Given the rise in commodity prices, is the bank seeing more debt being paid down by farmers?

In general, no. I believe that farmers are using the strong commodity prices in dairy to make expansion-related investments on their farms and to pay down creditors that may have built up during 2016. No doubt, 2017 was a difficult year for tillage farmers due to weather and prices. Uncertainty around beef price was a key issue for the beef sector.

What impact did the Government’s low-cost loan scheme have in driving borrowing?

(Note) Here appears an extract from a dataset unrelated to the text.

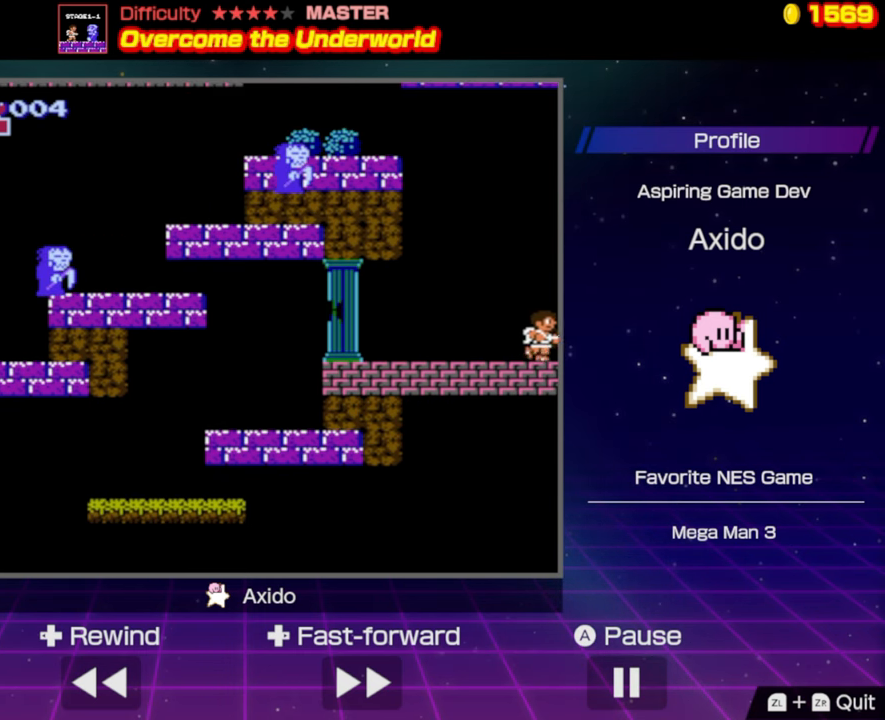
{"buttons": ["A"], "events": [[450, "A", "down"], [500, "DPAD_RIGHT", "up"]]}
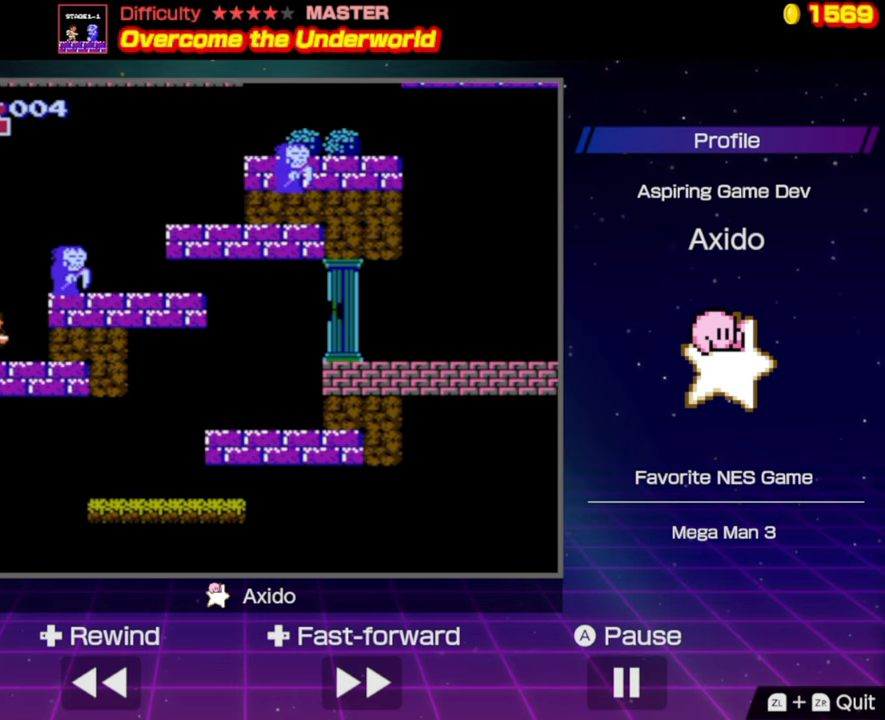
{"buttons": [], "events": [[200, "A", "up"], [317, "DPAD_LEFT", "down"], [450, "DPAD_LEFT", "up"]]}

The scheme created a lot of interest and activity in the first half of last year. It was used to support working capital requirements and it enabled farmers to manage the financial pressures that might have prevailed on their farms as a result of the challenges they faced in 2016. The attractive interest rate on this product allowed farmers replace more expensive forms of credit with a low interest structured loan.

What sector is driving increased borrowings/debt on farm?

Irish farmers on average have a sound financial structure, with debt-to-asset levels quite low by European standards. In Ireland, dairy farmers have been the most active. Their debt levels on average have always been higher than the average debt on all Irish farms.

How many years are farmers taking out the average loan for capital expenditure?

Typically, farmers are buying breeding stock over a five-year term, farm buildings over a term of up to 15 years and land over a term of up to 20 years.

We have also seen increased demand in our pasture loan for farmers which allows them invest in grazing infrastructure, ie lime, reseeding, soil fertility, roadways, water, etc, for a term of up to five years.

Are dairy farmers taking out loans for expansion over a sufficient period?

Due to the strong milk price during 2017, dairy farmers were tempted to make medium- and long-term investments from cashflow. However, I think that a lot of experienced farmers learned some hard lessons in 2016, when milk price was low.

They had invested in their business during 2014 and 2015 from cashflow and then needed to avail of interest-only options on their loans during 2016 or seek additional working capital facilities. I think during 2017, dairy farmers were more prudent and perhaps put something away for the rainy day.

Are you seeing any farms in difficulty relating to incorrect cash-flow management?

Not at the moment. This issue was prevalent in 2016 when milk price was low.

Would the bank welcome another Government low-cost loan scheme similar to last year?

Ulster Bank is committed to supporting Irish farmers and will consider participating in any scheme introduced by the Government to support the sector.

What do you see as the biggest challenges facing farmers in 2018?

Despite a positive outlook for key farming sectors, there are some key challenges ahead such as Brexit, CAP reform, price volatility, fodder crisis, the requirement to further improve environmental sustainability on our farms, and inadequate availability of skilled labour. However, when considered together, I believe that the opportunities for the farming sector far outweigh the challenges.